甲板作業で使用する『便利な道具』の話です。
皆さんはグリース注油器(Grease Lubricator)を知っていますか?グリース注油器は圧縮空気(甲板雑用エアー)を利用してMooring Wireへグリースを高圧注油する道具です。利点は空気圧によりWire Ropeの芯までグリースが行き渡ることです。しかし、この道具には一長一短があり、この注油器を使いたがるボースンと使いたがらないボースンがいます。
長所は高圧で注油するので内部にまでグリースが行き渡り、Mooring Wireの油分が長持ちして防錆効果が高いことです。また、古いグリースやゴミを自動的に落としてくれるので、新しいグリースが綺麗に塗布できます。スクレーパーで古いグリースやゴミを落としながらのグリース塗布を手作業でするのは大変です。一方、グリース注油器の欠点はグリースの流量(圧力)調節が難しくて、均一にグリース塗布するのが困難なことです。圧力が強すぎるとグリースが注油器端からあふれ出てきてDeck上にボタボタと落ち、非常に効率が悪く、思ったほど均一にグリースをMooring Wireへ塗布することができません。結局、手でグリースを塗布したほうが、早く、綺麗にまんべんなく塗ることができるかも知れません。
もう一つ便利な道具の話です。高圧洗浄機(High Pressure Water Jet Pump)を使用したことがありますか?高圧の清水がノズルから噴出され、デッキ上の錆打ち作業にも使用することが可能です。水洗いと錆落としが同時にできて、水分が乾いた後にペイント塗装すればOKという便利な道具です。しかしこの便利な道具にも欠点があります。それは時間がかかりすぎることです。固めの錆びを落とすにはノズルを一点に集中してかなりの時間同じ箇所に当てていなければ錆びが落ちません。時間がかかり過ぎるため、効率が非常に悪くなります。
高圧洗浄機の他に錆を落とす便利な道具としてラストリムーバー(Rust Remover)とうケミカル(薬品)があります。色々な商品名があり、少々高価ですが、錆汁で茶色くなった汚れを除去するための優れものです。錆汁がたれて茶色くなった表面にモップ等でラストリムーバーを塗りつけるだけで、手品のようにあっという間に錆茶色が落ちます。錆茶色が落ちて綺麗な色になったら、後は清水洗いするだけです。ペイントを塗るよりも簡単に錆茶色を除去できます。但し、このケミカルでは大きな錆を除去することはできません。
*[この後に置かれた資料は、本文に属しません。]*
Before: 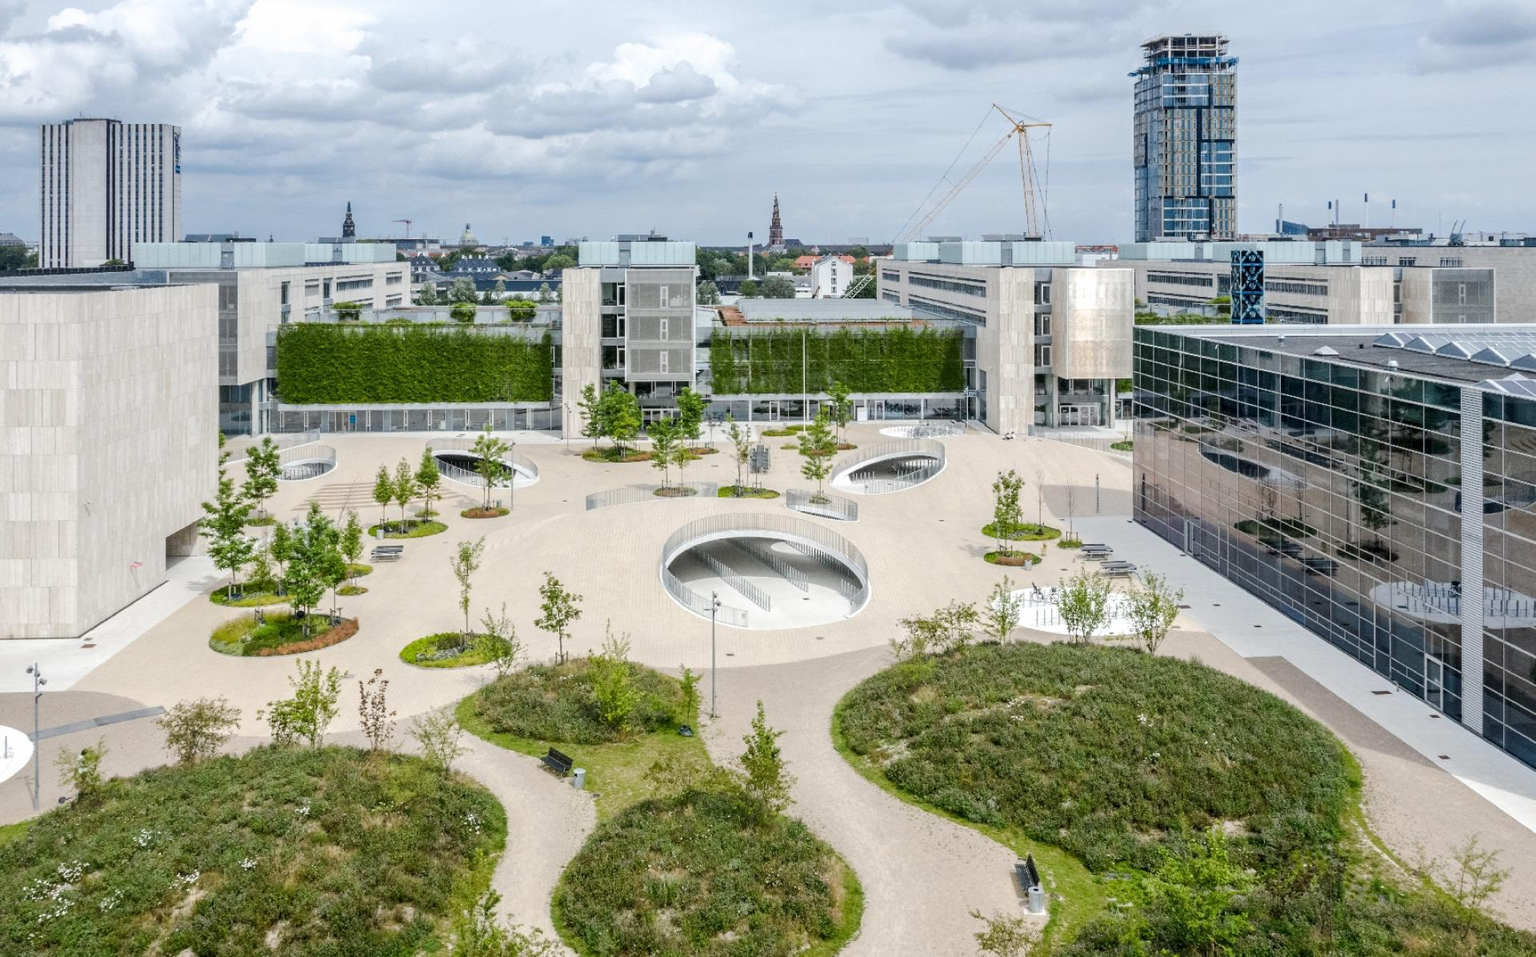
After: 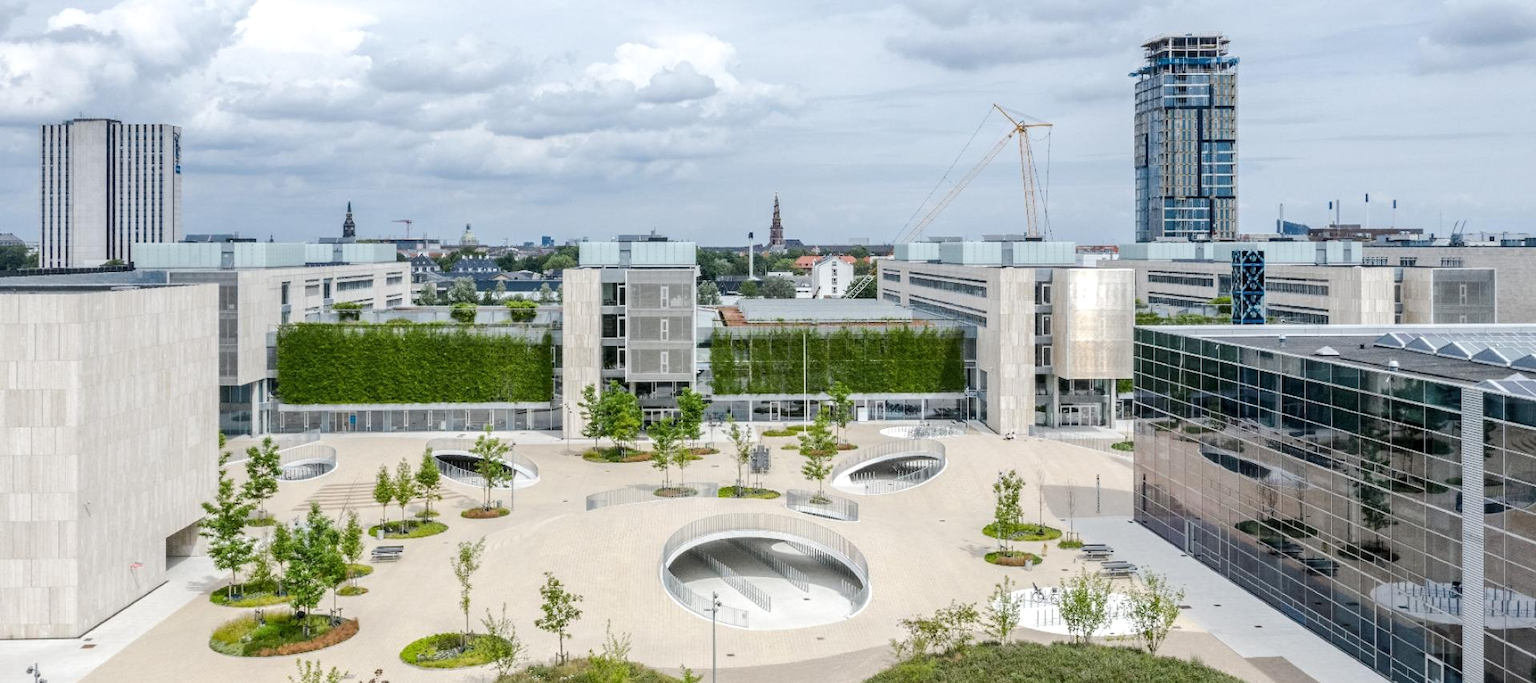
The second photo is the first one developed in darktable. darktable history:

原液を塗ると効果抜群ですが、その分ペイント成分も溶かすため、少し薄めて使用したほうが良いかも知れません。但し、あまり薄めすぎると効果がなくなり、錆が落ちません。また、洗い流した水が甲板上のペイントを変色させることもありますので、使用する場所や時期に注意する必要があります。せっかく錆が落ちてきれいになっても、その周りが変色して汚くなっては台無しです。